Source document:
- - -
When I worked in Cato’s DC offices a couple of years ago, I always found it kind of depressing to go to lunch on K Street and see thousands of smart, attractive young men and women crowded around me, the vast majority of whom worked as lobbyists. They were people who otherwise might have been entrepreneurs, journalists, accountants, or doctors, creating wealth and improving society. But instead, they were enticed by the fat paychecks to come to Washington, where their talents are devoted to finding clever ways to enrich their clients at the expense of taxpayers and consumers.


I had a similar sinking feeling when i read this article (via Techdirt) about the flood of young scientists and engineers who are leaving the lab for careers as patent lawyers:

Demand for these specialists is being driven by an explosion in patent applications in recent years and a growing need for lawyers to protect old patents or challenge new ones. The U.S. Patent Office estimates 450,000 patent applications will be filed this year, up from about 350,000 five years ago.
- - -
Data shown:
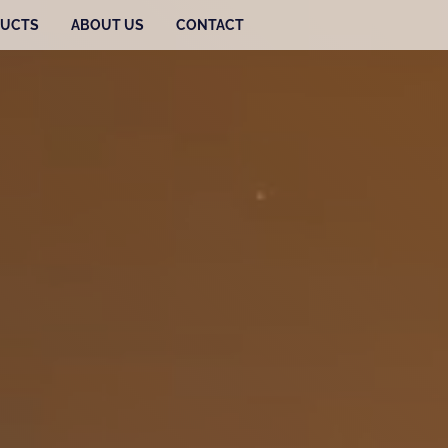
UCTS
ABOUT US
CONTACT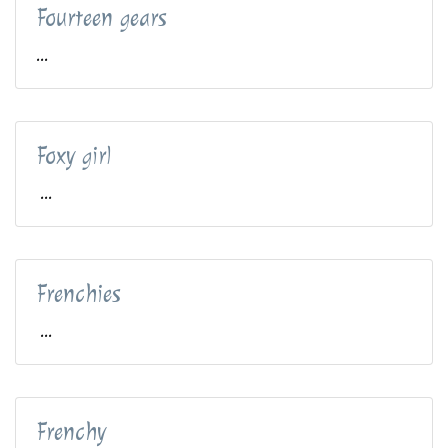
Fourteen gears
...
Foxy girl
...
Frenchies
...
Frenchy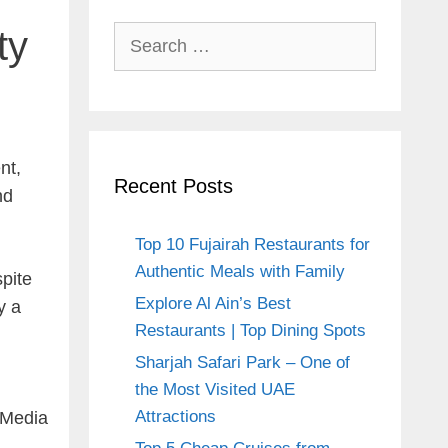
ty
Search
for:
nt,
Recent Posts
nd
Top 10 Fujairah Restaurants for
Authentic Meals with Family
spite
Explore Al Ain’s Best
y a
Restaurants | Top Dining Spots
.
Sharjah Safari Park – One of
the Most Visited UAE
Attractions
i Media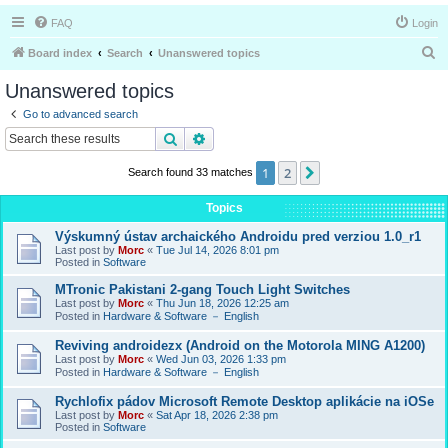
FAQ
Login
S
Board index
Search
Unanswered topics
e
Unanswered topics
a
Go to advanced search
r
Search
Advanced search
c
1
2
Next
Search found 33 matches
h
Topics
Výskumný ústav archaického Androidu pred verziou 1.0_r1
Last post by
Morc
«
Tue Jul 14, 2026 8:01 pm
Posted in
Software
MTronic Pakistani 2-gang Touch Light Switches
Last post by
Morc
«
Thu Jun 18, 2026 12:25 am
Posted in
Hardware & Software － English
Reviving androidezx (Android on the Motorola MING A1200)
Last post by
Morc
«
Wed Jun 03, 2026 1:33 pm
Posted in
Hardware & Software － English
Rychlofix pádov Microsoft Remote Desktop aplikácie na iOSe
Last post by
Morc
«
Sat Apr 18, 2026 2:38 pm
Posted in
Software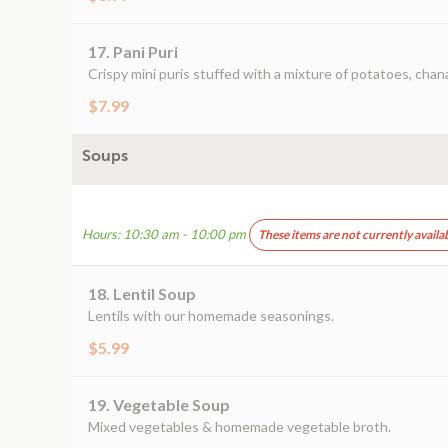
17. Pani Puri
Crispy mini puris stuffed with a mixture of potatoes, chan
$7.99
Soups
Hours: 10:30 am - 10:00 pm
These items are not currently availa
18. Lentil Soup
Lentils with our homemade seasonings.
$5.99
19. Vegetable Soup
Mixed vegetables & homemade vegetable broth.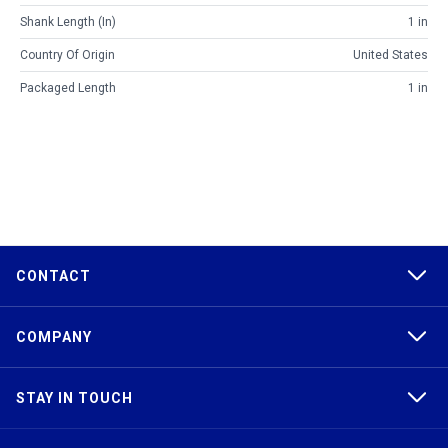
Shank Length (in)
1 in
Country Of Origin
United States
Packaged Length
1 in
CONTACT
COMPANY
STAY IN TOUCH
- - -
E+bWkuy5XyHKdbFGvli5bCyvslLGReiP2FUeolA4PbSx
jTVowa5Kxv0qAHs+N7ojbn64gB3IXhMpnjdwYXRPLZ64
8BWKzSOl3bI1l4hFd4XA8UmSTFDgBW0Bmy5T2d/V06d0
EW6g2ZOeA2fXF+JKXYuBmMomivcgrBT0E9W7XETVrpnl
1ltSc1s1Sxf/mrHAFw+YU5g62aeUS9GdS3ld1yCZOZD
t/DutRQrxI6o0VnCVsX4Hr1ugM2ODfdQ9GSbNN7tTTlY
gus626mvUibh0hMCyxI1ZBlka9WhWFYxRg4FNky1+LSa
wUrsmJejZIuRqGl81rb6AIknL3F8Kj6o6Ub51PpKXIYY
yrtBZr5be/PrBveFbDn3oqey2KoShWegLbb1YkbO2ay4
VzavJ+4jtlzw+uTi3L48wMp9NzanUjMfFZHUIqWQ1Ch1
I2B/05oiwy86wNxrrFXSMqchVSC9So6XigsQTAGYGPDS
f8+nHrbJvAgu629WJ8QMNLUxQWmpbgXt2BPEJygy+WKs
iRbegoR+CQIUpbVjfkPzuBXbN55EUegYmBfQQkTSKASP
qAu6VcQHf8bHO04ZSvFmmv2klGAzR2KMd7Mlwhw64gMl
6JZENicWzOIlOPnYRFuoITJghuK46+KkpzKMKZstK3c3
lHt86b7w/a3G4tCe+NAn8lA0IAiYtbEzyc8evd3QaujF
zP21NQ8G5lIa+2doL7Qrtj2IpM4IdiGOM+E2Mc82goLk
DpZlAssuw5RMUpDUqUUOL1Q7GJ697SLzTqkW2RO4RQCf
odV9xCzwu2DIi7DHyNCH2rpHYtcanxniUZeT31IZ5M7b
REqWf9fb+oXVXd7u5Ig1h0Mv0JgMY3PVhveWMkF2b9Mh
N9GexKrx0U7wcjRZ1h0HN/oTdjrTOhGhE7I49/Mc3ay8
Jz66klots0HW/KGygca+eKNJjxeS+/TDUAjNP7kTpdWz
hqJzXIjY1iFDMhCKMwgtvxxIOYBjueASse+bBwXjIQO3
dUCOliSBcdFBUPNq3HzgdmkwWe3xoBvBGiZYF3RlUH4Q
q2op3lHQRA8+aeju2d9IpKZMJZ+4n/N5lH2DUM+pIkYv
- - -
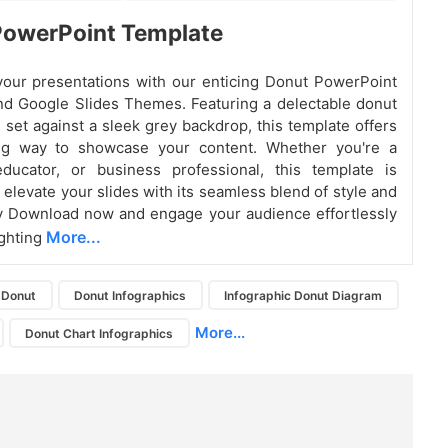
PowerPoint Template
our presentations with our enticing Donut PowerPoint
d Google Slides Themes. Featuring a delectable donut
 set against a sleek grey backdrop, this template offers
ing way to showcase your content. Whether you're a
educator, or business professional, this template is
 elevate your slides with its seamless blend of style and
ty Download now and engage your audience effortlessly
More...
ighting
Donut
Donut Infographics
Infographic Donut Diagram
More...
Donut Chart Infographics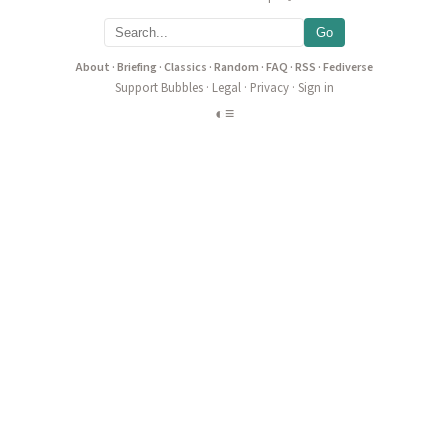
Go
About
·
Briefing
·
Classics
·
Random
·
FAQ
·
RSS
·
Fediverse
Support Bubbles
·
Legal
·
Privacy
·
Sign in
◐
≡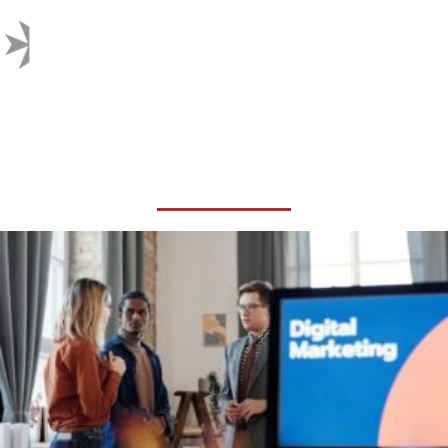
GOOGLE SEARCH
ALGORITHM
- - -
Work instructions:
Answer these from the post on lobbyists and patent lawyers:
(a) Whose DC offices did the writer work in a couple of years ago?
(b) Through which site did the writer come across the article about scientists and engineers leaving the lab?
(c) How many patent applications does the U.S. Patent Office estimate will be filed this year?
The entries have nothing to do with the text.

Answer below:
(a) Cato's
(b) Techdirt
(c) 450,000